Problem to solve: Only the lines that include "рыбная" should be copied from the data below.
(Dataset records Opens)
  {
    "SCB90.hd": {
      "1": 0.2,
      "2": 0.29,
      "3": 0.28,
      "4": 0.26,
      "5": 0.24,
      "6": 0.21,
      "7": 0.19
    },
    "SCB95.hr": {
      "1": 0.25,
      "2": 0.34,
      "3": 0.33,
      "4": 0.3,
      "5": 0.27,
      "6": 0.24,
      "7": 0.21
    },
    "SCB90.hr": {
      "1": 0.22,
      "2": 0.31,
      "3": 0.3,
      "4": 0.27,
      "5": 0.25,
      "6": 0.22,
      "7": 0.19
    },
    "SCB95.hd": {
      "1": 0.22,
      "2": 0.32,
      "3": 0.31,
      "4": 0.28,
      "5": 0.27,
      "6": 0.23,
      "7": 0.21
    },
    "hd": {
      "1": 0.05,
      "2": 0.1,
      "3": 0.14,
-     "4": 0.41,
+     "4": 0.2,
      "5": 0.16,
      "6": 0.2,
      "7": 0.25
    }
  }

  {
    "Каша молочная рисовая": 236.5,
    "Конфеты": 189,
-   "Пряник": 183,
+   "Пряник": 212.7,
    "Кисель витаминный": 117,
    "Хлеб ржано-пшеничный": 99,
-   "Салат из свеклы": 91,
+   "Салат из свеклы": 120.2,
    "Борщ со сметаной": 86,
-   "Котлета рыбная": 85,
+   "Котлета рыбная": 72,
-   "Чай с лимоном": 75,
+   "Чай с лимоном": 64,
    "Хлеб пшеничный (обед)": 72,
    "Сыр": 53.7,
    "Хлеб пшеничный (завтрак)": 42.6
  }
(Dataset records Closes)
(Dataset records Opens)
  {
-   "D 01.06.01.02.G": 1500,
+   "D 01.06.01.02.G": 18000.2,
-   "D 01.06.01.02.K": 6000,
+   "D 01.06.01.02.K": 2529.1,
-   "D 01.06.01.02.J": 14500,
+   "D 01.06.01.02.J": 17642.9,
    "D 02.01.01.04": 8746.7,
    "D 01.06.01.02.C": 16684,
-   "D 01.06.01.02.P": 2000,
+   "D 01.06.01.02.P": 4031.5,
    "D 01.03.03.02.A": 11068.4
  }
(Dataset records Closes)
Your response:
-   "Котлета рыбная": 85,
+   "Котлета рыбная": 72,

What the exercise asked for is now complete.